BEGIN Excerpted passage

Full Article from Greenville News Online
By Paul Hyde: September 23, 2016
Tchivzhel conducts a program that honors his past and present, featuring Tchaikovsky, Copland and Gershwin
At every Greenville Symphony Masterworks concert, one piece is always on the program: the National Anthem.
Conductor Edvard Tchivzhel insists on it.
It’s his way of paying tribute to his beloved adopted country, a nation that saved his family from a “totalitarian” Soviet Union.
Sometimes, as he leads the audience in singing, Tchivzhel can’t help but think also of his grandfather, the one he never met: the grandfather who was murdered by Joseph Stalin’s henchmen.
Tchivzhel, the Greenville Symphony’s dynamic music director, is celebrating the 25th anniversary of his defection from the Soviet Union. This weekend, he’ll lead a program at the Peace Center that honors his past and present, with Tchaikovsky’s Third Symphony balanced by the works of two Americans, Gershwin and Copland.
But the first order of business will be “The Star-Spangled Banner.”
The scene will be one that has been repeated more than 100 times since Tchivzhel started the tradition after the terrorist attacks on Sept. 11, 2001. He’ll march briskly to the podium, signal a snare drum roll and turn to the audience, coaxing everyone into a huge sing-along.

END Excerpted passage

[Task 1] Count how many lines in the rows contain the string "grande", with case counting, and give only the number.

BEGIN Data for review

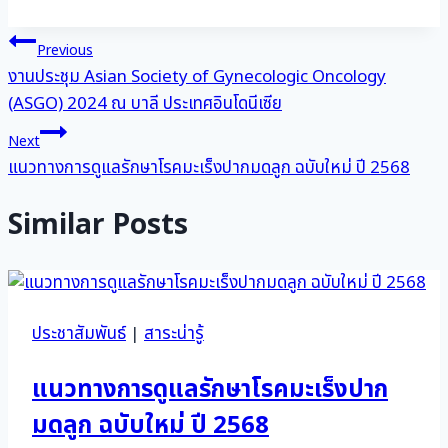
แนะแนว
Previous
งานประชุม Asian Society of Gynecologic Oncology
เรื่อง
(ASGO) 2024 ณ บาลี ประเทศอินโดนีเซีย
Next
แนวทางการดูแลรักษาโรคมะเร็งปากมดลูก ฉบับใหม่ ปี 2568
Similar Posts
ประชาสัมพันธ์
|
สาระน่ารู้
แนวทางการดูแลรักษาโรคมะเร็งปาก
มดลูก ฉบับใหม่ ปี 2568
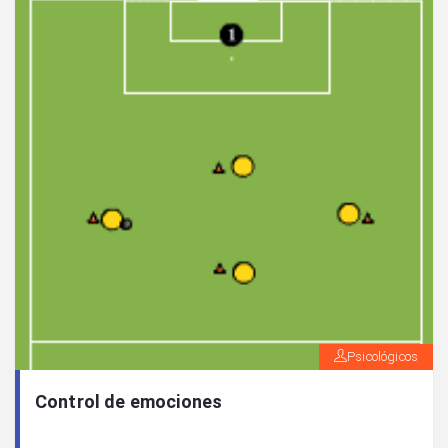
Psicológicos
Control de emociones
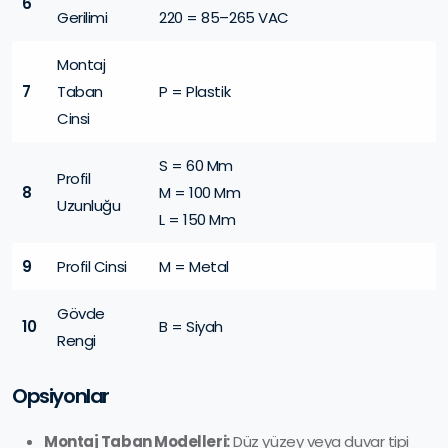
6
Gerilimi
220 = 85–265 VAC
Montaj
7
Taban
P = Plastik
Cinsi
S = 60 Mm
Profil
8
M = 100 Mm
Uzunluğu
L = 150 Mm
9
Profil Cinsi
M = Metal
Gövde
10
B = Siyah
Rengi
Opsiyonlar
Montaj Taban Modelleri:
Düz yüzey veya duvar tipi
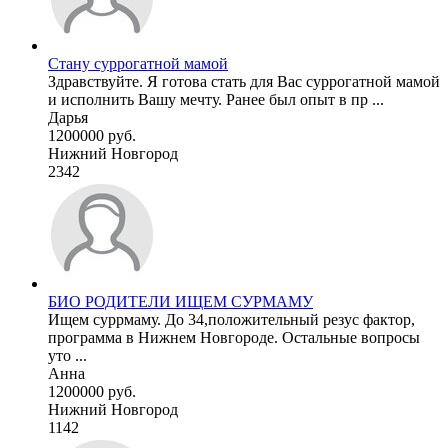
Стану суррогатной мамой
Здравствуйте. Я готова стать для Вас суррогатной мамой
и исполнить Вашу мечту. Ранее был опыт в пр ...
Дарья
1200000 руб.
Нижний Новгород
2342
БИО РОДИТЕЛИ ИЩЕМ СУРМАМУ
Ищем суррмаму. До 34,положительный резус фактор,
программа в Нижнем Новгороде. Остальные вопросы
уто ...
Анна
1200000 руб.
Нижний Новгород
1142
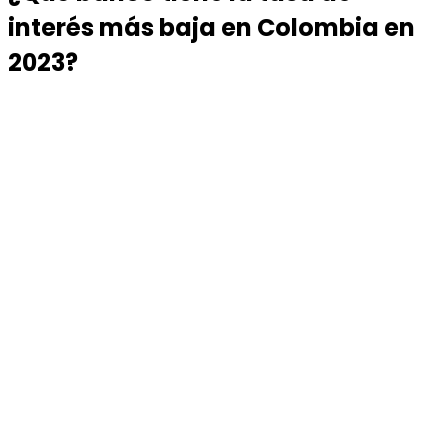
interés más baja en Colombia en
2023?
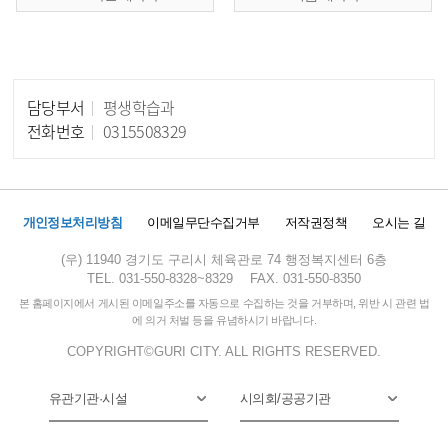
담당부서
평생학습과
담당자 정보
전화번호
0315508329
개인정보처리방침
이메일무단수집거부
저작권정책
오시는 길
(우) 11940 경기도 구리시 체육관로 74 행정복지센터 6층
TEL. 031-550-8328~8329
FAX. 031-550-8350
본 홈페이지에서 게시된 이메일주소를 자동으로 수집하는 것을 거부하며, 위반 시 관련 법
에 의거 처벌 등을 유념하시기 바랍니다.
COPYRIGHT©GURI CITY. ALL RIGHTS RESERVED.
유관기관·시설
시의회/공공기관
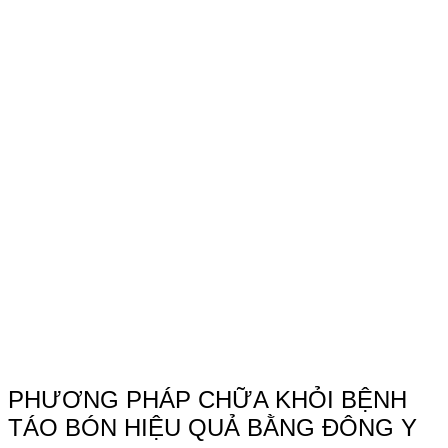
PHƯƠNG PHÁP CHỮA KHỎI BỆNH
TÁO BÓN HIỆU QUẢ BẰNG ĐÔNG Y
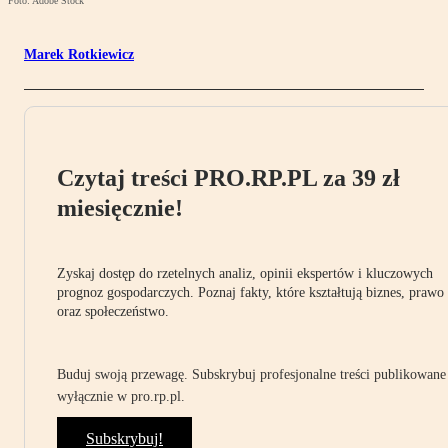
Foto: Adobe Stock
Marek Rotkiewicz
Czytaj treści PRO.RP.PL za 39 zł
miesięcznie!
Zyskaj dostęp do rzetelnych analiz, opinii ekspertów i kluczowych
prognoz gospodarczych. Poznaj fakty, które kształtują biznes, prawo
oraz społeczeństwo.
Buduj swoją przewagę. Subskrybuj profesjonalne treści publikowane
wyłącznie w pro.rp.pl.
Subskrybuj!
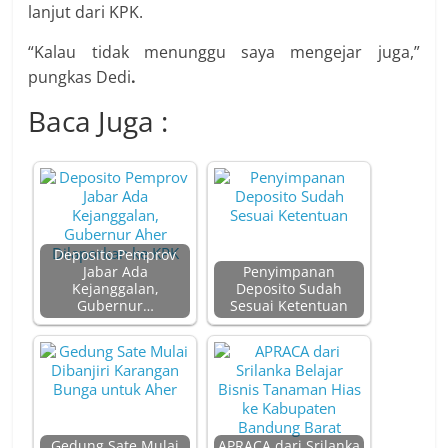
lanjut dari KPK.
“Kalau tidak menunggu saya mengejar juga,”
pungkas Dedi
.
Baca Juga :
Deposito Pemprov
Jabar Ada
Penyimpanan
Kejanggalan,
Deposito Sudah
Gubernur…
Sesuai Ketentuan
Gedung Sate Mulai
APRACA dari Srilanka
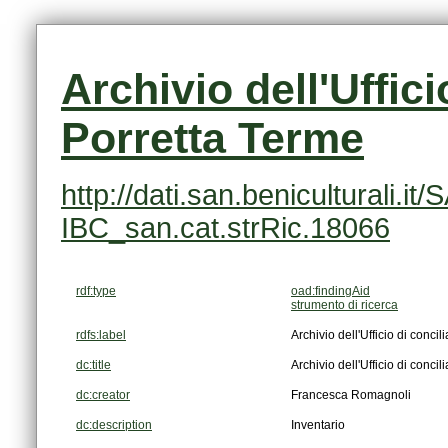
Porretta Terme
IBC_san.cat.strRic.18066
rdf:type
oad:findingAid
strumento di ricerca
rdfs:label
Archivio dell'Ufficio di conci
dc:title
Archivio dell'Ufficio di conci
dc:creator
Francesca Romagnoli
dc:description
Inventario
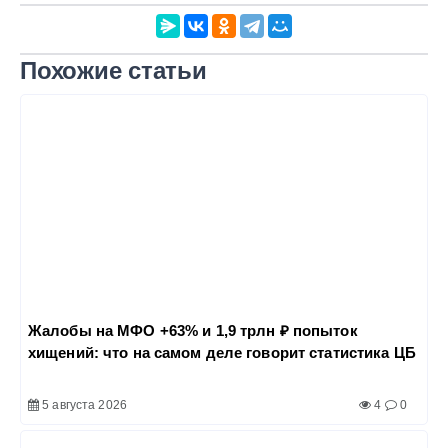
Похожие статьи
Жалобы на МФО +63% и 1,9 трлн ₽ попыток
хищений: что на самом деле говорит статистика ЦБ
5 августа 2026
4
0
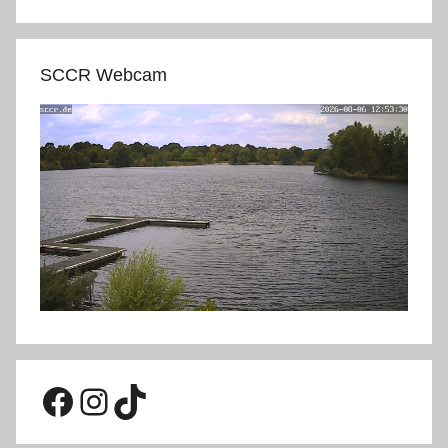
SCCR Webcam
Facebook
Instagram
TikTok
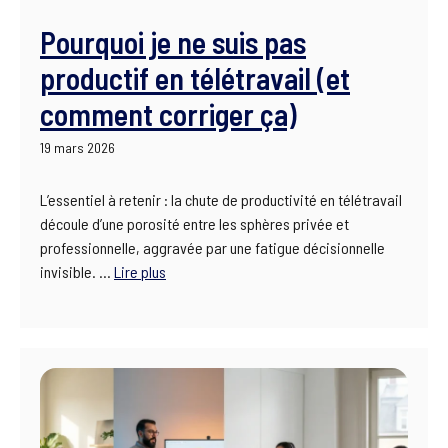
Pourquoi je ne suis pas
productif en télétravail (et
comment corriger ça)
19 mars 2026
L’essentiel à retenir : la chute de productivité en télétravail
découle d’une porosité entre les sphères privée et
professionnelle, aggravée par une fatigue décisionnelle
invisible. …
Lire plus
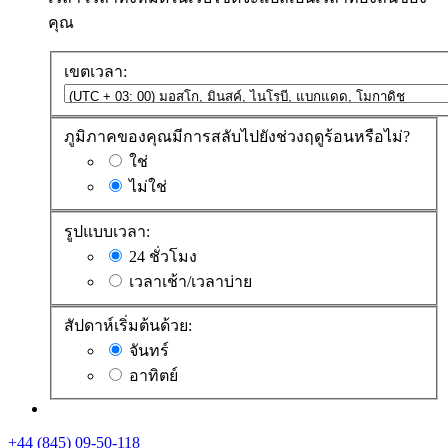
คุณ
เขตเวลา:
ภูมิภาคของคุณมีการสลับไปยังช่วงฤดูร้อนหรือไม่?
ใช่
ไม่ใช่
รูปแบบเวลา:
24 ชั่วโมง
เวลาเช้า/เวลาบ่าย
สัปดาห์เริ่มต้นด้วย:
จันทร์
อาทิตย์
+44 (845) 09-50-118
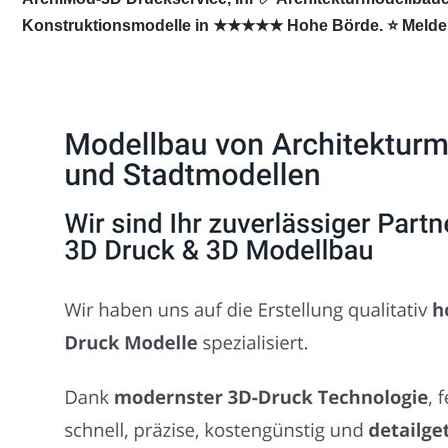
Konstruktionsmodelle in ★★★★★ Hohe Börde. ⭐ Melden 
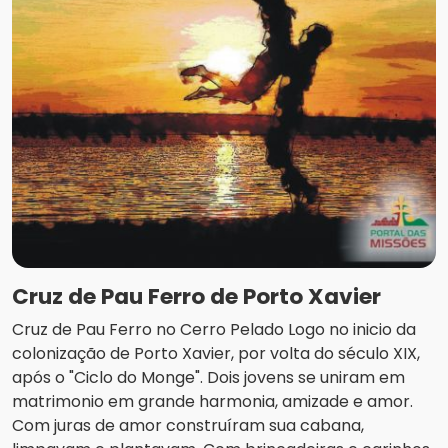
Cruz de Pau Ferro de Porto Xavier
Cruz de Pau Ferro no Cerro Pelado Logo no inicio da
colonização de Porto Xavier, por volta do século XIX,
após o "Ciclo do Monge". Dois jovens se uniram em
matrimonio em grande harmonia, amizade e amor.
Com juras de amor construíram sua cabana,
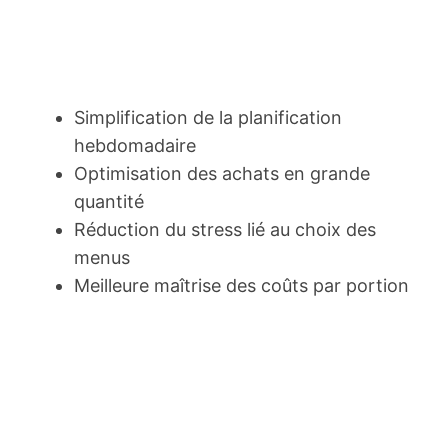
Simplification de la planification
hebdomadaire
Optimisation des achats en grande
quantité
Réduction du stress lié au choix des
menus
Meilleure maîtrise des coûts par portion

END Data for review

[Task 2] Resume the news article about conductor Edvard Tchivzhel and the Greenville Symphony, continuing from its last sentence.

[Answer box 1] 2

[Answer box 2]
The audience will no doubt respond enthusiastically to Tchivzhel’s commanding leadership, becoming an impromptu chorus, with many hands on hearts.
It’s always a warm moment of community music-making and shared patriotism.
For Tchivzhel, those two minutes out of a typical two-hour concert are rich with emotion and meaning.
“The National Anthem means a lot to me personally because I always feel grateful to this country which accepted me and gave me a new life,” Tchivzhel said. “Each time I play the National Anthem, I feel like I’m celebrating my freedom.”
Life in the repressive Soviet Union, by contrast, was like a “prison,” Tchivzhel said.
“In the Soviet Union, you were not the master of your own life,” said Tchivzhel, who 25 years ago was associate conductor of the legendary USSR State Symphony Orchestra.
“Everything happened by the permission of government,” he added. “It may be hard for someone who grew up in this part of the world to understand, but there was a complete lack of personal freedom under the totalitarian regime.”
Tchivzhel’s antipathy toward the Soviet regime has deep roots in a family tragedy. In 1937, his grandfather, Alexander Tchivzhel, was arrested on trumped up charges by KGB agents.
They never saw him again. It was only in 1954 that Tchivzhel’s family learned of Alexander Tchivzhel’s fate: After being arrested, he had almost immediately been executed, probably by a firing squad.
“He was falsely accused of being a Latvian spy,” said Tchivzhel, who is of Russian, Latvian and German heritage. “It was in 1937, during one of Stalin’s political purges. He killed millions simply because of their nationality.”
Tchivzhel, as a young man, nurtured an intense desire to escape from his bleak and dispiriting homeland.
“When I grew up, began my career and traveled abroad, I swore to God that I would leave this damn Soviet Union,” Tchivzhel said.
When Tchivzhel had a chance to bolt in 1991, he took it, despite considerable risks.
“That was when my second life began,” Tchivzhel said. “Today, to some extent I feel 25 years old.”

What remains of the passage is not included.